Arten von Kesseln und Druckbehältern

Folgende Arten von Kesseln und Druckbehältern werden typischerweise von Kesselbau-Unternehmen gefertigt und vertrieben:

  • Gaslagerbehälter: In Gaslagerbehältern (bzw. Flüssiggaslagerbehältern) wird Flüssiggas gelagert. Dazu zählen auch Kryotanks für verflüssigte, tiefkalt gelagerte Gase.
  • Druckluftbehälter: Druckluftbehälter (auch Pressluftbehälter, Pressluftkessel) dienen als Erweiterung des Pufferspeichers für den Betrieb pneumatischer Produkte wie Druckluftwerkzeuge.
  • Druckluftbeaufschlagung: Wird bei Silos zur pneumatischen Förderung von körnigen Gütern verwendet.
  • Tankauflieger: Spezifische Tankauflieger, die mittels pneumatischen Drucks entladen werden können.
  • Druckspeicherbehälter: In Druckspeicherbehältern werden gasförmige Stoffe unter Druck gelagert.
  • Erhitzer in einer Thermalölanlage: Eine Thermalölanlage ist eine Wärmeträgeranlage zur indirekten Wärmeregulierung von Produktionsprozessen mit Öl als Wärmeträger.
  • Wasserabscheider: Scheidet aus Gasgemischen, Aerosolen (Nebel) oder Suspensionen Wasser ab.
  • Wärmeübertrager: Überträgt mittels Kondensatoren oder Verflüssigern Wärme von einem warmen auf ein kälteres Medium.

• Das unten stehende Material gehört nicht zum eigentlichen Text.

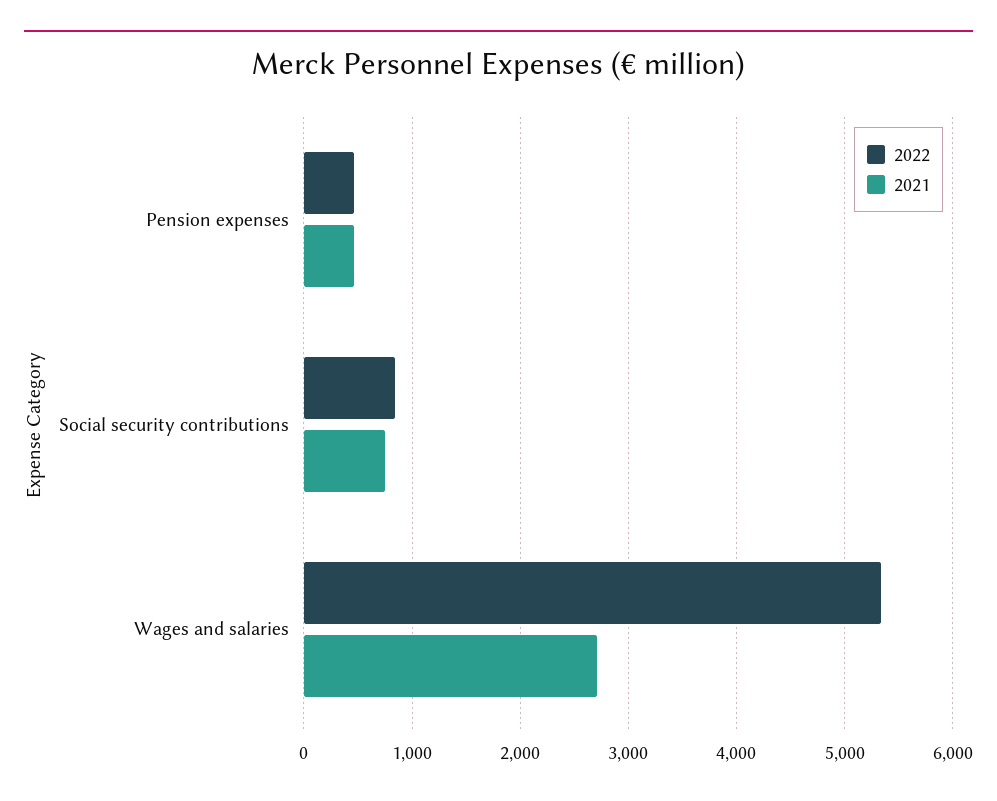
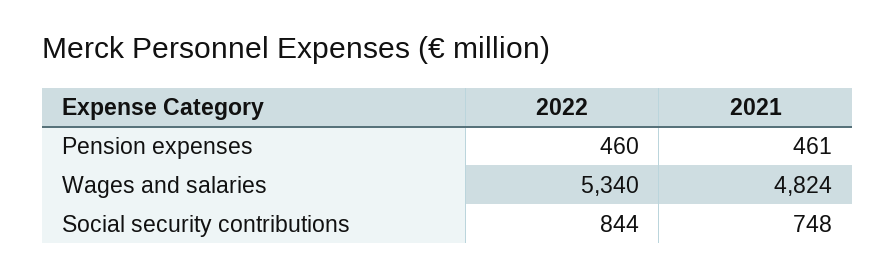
2021, Wages and salaries: 2700 -> 4824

Druckbehälter oder Dampfkessel?

Ein Druckbehälter oder Kessel wird dadurch definiert, dass er eine bestimmte Funktion wie Lagern, Filtern oder Wärmeübertragung erfüllt. Eine Rohrleitung wird nicht als Druckbehälter gezählt.

Historisch wird zwischen Dampfkesseln und Druckbehältern unterschieden. Ein Dampfkessel dient der reinen Erzeugung von Heißwasser oder Heißdampf. Die Erhitzung des Wassers und die Erzeugung des Drucks (zum Beispiel auf über 110 °C und über 0,5 bar) erfolgt mittels einer Feuerung oder einer elektrischen Beheizung.

Wichtige Begriffe im Kesselbau

Sicherheitsventil

Dient zur Druckentlastung und entlässt den Druck kontrolliert in die Umgebung oder in ein Auffangsystem.

Berstscheibe

Dient als Druckentlastung bei großen abzuführenden Massenströmen oder beim Einsatz geringer Ansprechdrücke.

Druckbegrenzer

Wird zur Abschaltung von Druckerzeuger, Verdichter und Beheizung eingesetzt.

Temperaturbegrenzer

Steuert im Kesselbau die Heizquelle.

Flüssigkeitsmangelsicherung

Dient bei einem befeuerten Druckbehälter als Schutz vor Überhitzung.

Überfüllsicherung

Stellt mit einem Gaspolster über dem Flüssigkeitsstand sicher, dass kein Überdruck durch thermische Flüssigkeitsausdehnung entsteht.

Vakuumbrecher

Schützt den Kessel vor zu hohem äußeren Druck (zum Beispiel bei Vakuumkesseln).

Reaktionsblocker

Stellt bei heftigen exothermen Reaktionen die Sicherung und Laufüberwachung eines Druckbehälters sicher.

Wasserberieselungseinrichtungen

Bewirken eine äußere Wärmeabfuhr zur Kühlung im Brandfall.

Hersteller und Anbieter im Kesselbau

Eine Auswahl von Anbietern im deutschsprachigen Raum (ohne Wertung):

  • Ascentec GmbH, St. Leon-Rot (DE)
  • Kueppers Solutions GmbH, Gelsenkirchen (DE)
  • Josef Jasper GmbH & Co. KG, Hopsten (DE)
  • Löblich & Co. Kessel- und Apparatebau KG, Wien (AT)

Hinweis: Die Anbieterliste dient der Orientierung und erhebt keinen Anspruch auf Vollständigkeit. Angaben ohne Gewähr.